Exercise description: Quote the lines of the data below verbatim, beginning at the line that contains "background: #a16207 ->" and ending at the last line, both included, and excluding pictures.

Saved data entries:
■ ■ ■ ■ ■ ■ ■

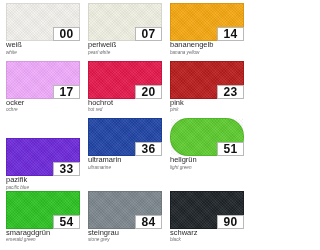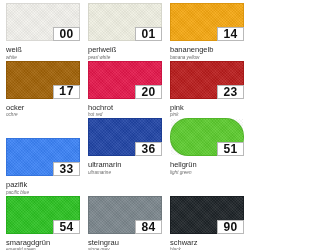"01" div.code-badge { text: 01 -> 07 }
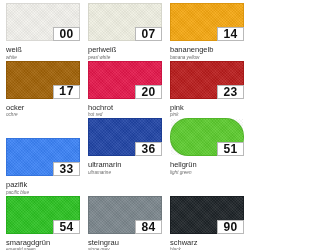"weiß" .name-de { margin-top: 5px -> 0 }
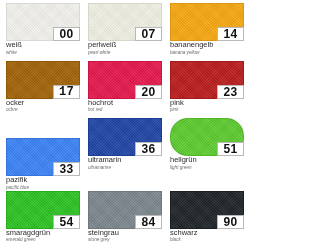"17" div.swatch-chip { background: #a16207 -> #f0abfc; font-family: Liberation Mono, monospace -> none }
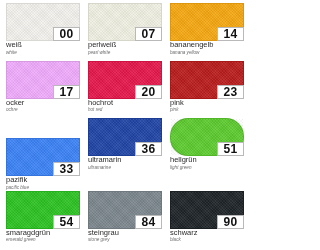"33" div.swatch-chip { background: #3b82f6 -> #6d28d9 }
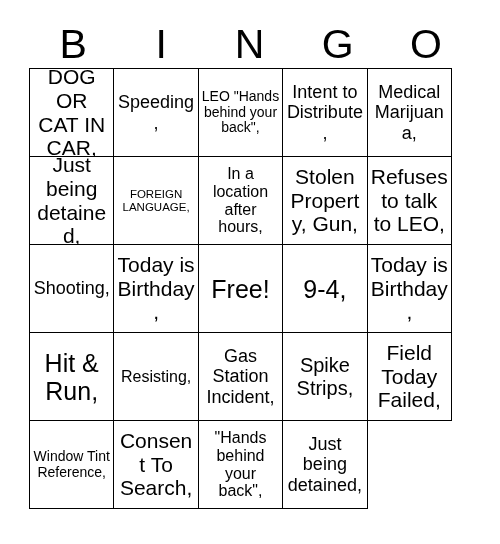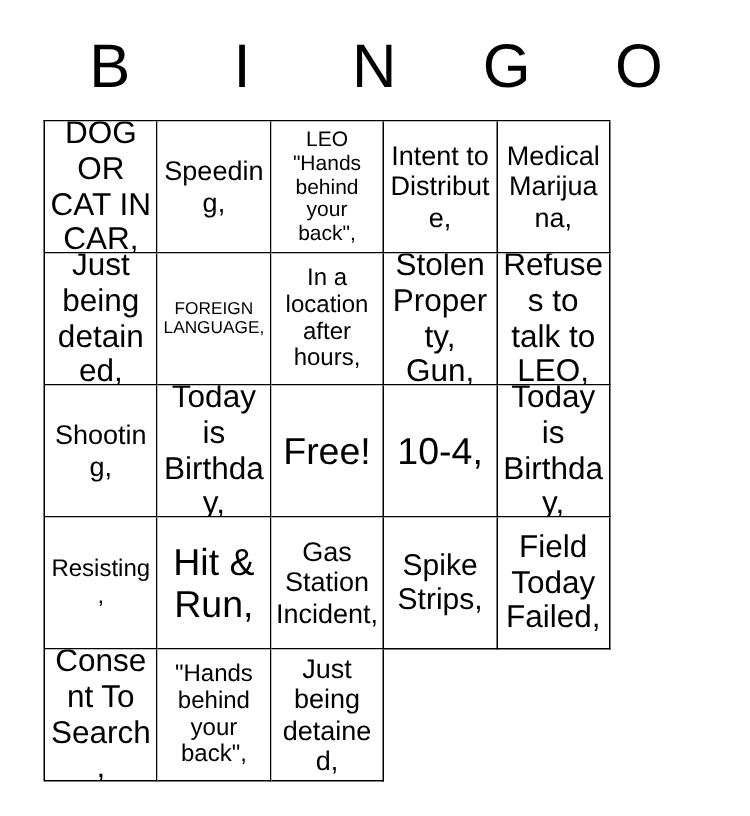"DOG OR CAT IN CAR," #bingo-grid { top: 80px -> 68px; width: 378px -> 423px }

■ ■ ■ ■ ■ ■ ■

Response box:
"17" div.swatch-chip { background: #a16207 -> #f0abfc; font-family: Liberation Mono, monospace -> none }
"33" div.swatch-chip { background: #3b82f6 -> #6d28d9 }
"DOG OR CAT IN CAR," #bingo-grid { top: 80px -> 68px; width: 378px -> 423px }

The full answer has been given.